Box office grosses are independently monitored, setting a standard gauge for how large a movie's audience has been. But streaming services like Netflix, Amazon and Hulu keep viewership details of their titles close to the vest. The closest we have to knowing whether any of these nominees are being received by wide audiences is Nomadland managing to sneak onto Nielsen's rankings of most-watched streaming titles the week it debuted on Hulu.
Nomadland, coincidentally, is the front-runner to win best picture this year and the betting favorite to win, with odds that imply an 87% chance of taking home the last statue of the night, according to the Action Network. That has much to do with its hot streak at earlier awards so far, with best picture wins at the Golden Globes, the Baftas, the Independent Spirit Awards and others.
A Netflix film is the most-favored underdog, however. The Trial of the Chicago Seven has the next-best betting odds after Nomadland. But with its win probability of 14%, Netflix yet again may enter the Oscars with a promising scoresheet and leave without the most coveted prize of the night.

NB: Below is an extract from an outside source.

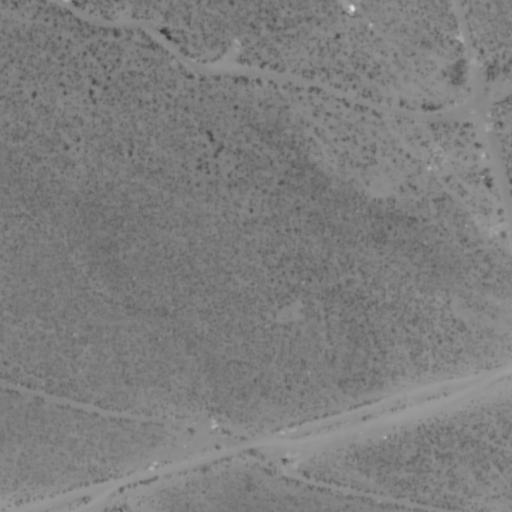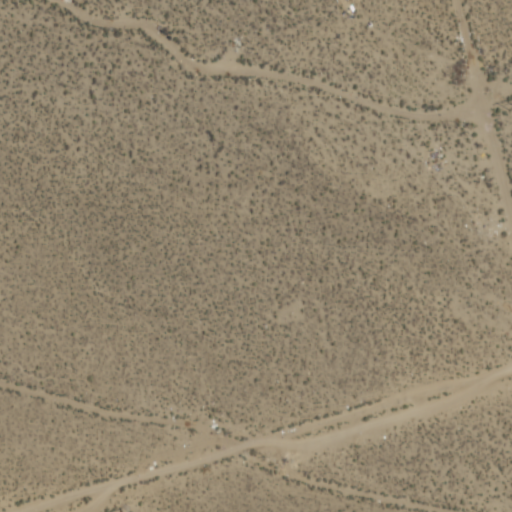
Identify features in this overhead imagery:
road: (483, 107)
power tower: (512, 110)
road: (278, 439)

Netflix -- Hollywood's newest Goliath with a $17 billion content budget -- has been here before. Last year, like this year, it had more nominations than anyone else. Like this year, It had two contenders for best picture, with Marriage Story and The Irishman. The Irishman was one nomination away from tying Joker for the most. And yet that best picture statue remained out of reach. Parasite won.
And the year before that, Netflx's Roma was the betting-favorite to win best picture, but The Green Book took the category.
In fact, Oscar's best picture winners have been unusually hard to predict in the last five years. From 2000 through 2015, the betting favorite won best picture every time except twice. But since then, the last five winners were all upsets.
A best-picture upset this year could end up putting the statue in Netflix's hands, at last. It'd be a fitting end to streaming's biggest year for the world's biggest streaming service.